Jan 22, 2012 03:07
Though it's had some high points, this weekend has had far, far more suck that I would have preferred.
I came down to Tucson because of relatives and my birthday--a relative I don't see often was in town, and mom was doing my birthday dinner to coincide. Dinner was nice, I got an *extremely* generous birthday present from Mom, and it was nice to see some relatives I hadn't seen in a while. But.
On the way down from Phoenix, when I was between Casa Grande and Picacho, my car started to sound like one of the putt-putt cars from Golf'n'stuff or something. It turns out it was just an unscrewed spark plug, but I didn't figure that out until the next day. I wasn't able to get it sorted out that night (it was, by then, after 11), so I left my car at the Circle K near Marana (where I had, slowly, driven it to trying to reach somewhere I could get it fixed). While I was there, this strange possibly homeless lady was being weird at my car, and I didn't say no to her aggressively enough. I think she's the one who stole my wallet.

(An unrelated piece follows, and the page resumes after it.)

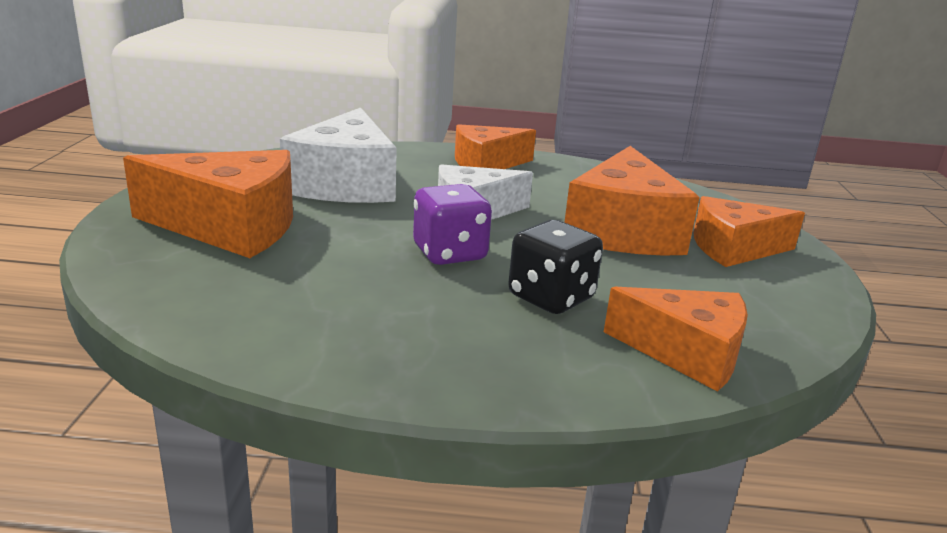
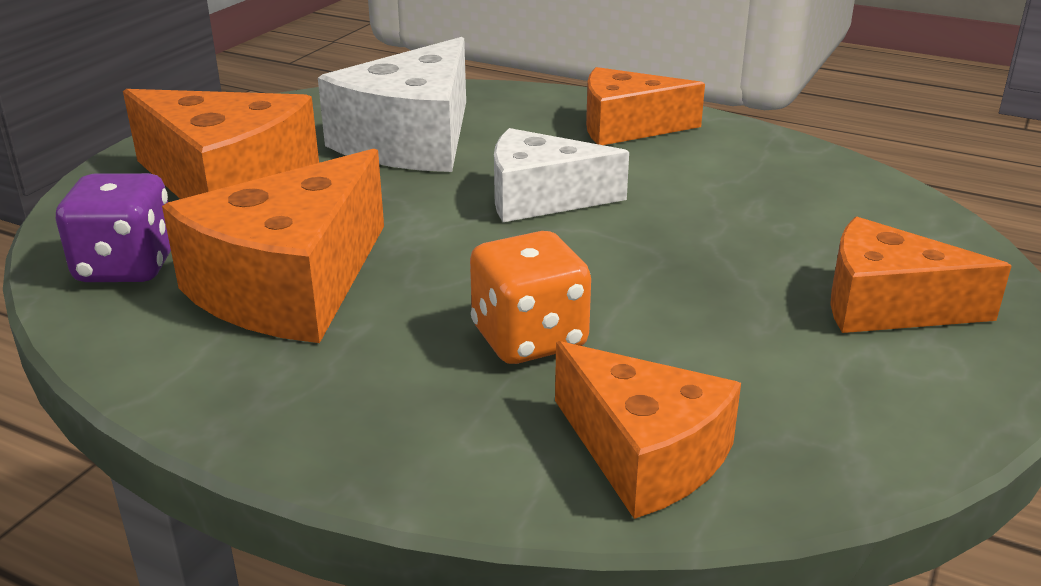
camera: 25 degrees right, 5 degrees up
purple dice [413,184,492,265] -> purple dice moved to [56,173,171,282]
black dice [508,220,603,314] -> orange dice [470,231,591,364]
orange cheese [564,146,700,256] -> orange cheese moved to [162,149,384,343]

I got back the actual physical wallet, and *some* of the important contents, but not my driver's license, my credit cards, various other odds and ends, my foreign money and such, and my rock from Jamaica.
In a way, it's the rock that pisses me off the most. The money, the credit cards, even the driver's license had some reasonable value to other people. More value to me, but...the person who stole them at least gained something from stealing them. The rock? Nobody but me cares about that rock. To anyone else on the planet, it's a small, smooth, kind of flat rock, much like thousands of others. To me? It was a reminder of a trip I took, a physical link to a part of my heritage (indirectly, at least), and kind of a luck piece or talisman or something. That rock had been in my wallet since I went to Jamaica well over a decade ago. My loss of that rock was no gain to anyone else. And that just pisses me off.